▶ DATA EXCERPTS
────────────────────

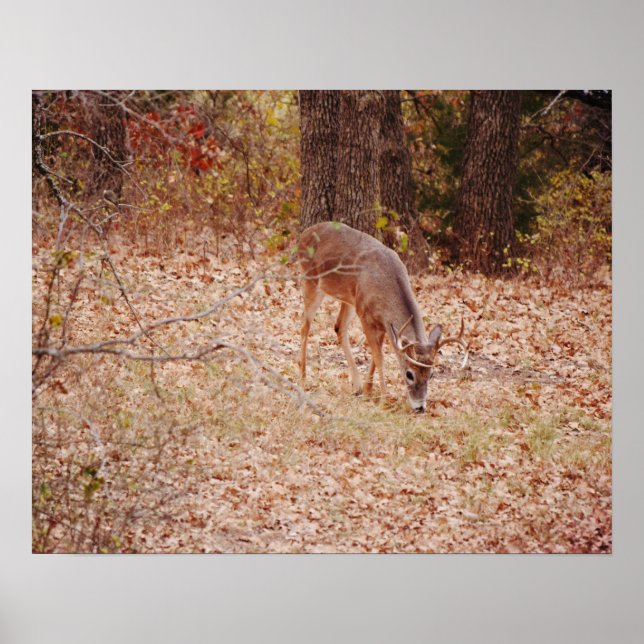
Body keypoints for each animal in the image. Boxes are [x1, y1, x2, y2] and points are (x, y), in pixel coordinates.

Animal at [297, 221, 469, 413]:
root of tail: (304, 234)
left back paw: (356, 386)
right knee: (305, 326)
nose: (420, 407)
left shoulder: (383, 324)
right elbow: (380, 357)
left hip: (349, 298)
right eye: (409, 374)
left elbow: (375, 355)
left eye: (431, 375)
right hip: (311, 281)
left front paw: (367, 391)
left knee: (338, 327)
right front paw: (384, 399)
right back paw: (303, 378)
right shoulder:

────────────────────

▶ GOAL OF THE EXERCISE
Within the listing above, find every line containing the string "left" and return it.

▶ TASK ANSWER
left back paw: (356, 386)
left shoulder: (383, 324)
left hip: (349, 298)
left elbow: (375, 355)
left eye: (431, 375)
left front paw: (367, 391)
left knee: (338, 327)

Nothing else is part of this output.